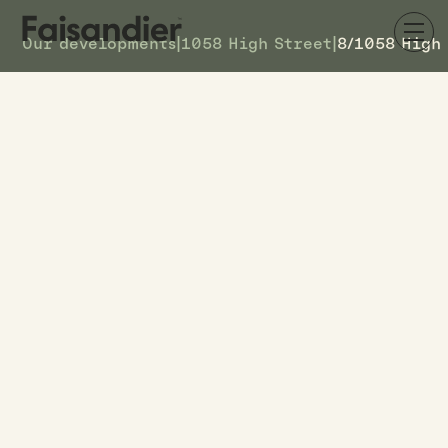
Our developments
|
1058 High Street
|
8/1058 High
AVAILABLE
8/1058 High Street
DETAILS
8
TOWNHOUSE #
$599k
ASKING PRICE
8/1058 High Street
ADDRESS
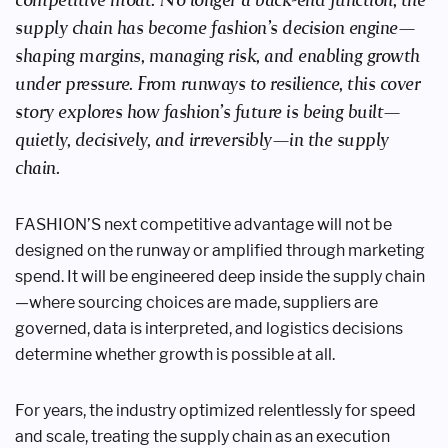
supply chain has become fashion’s decision engine—
shaping margins, managing risk, and enabling growth
under pressure. From runways to resilience, this cover
story explores how fashion’s future is being built—
quietly, decisively, and irreversibly—in the supply
chain.
FASHION’S next competitive advantage will not be
designed on the runway or amplified through marketing
spend. It will be engineered deep inside the supply chain
—where sourcing choices are made, suppliers are
governed, data is interpreted, and logistics decisions
determine whether growth is possible at all.
For years, the industry optimized relentlessly for speed
and scale, treating the supply chain as an execution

■ TASK BRIEF
State the number of lines in the material above in which the string "High" appears, with no accompanying text.

■ COMPLETED EXERCISE
4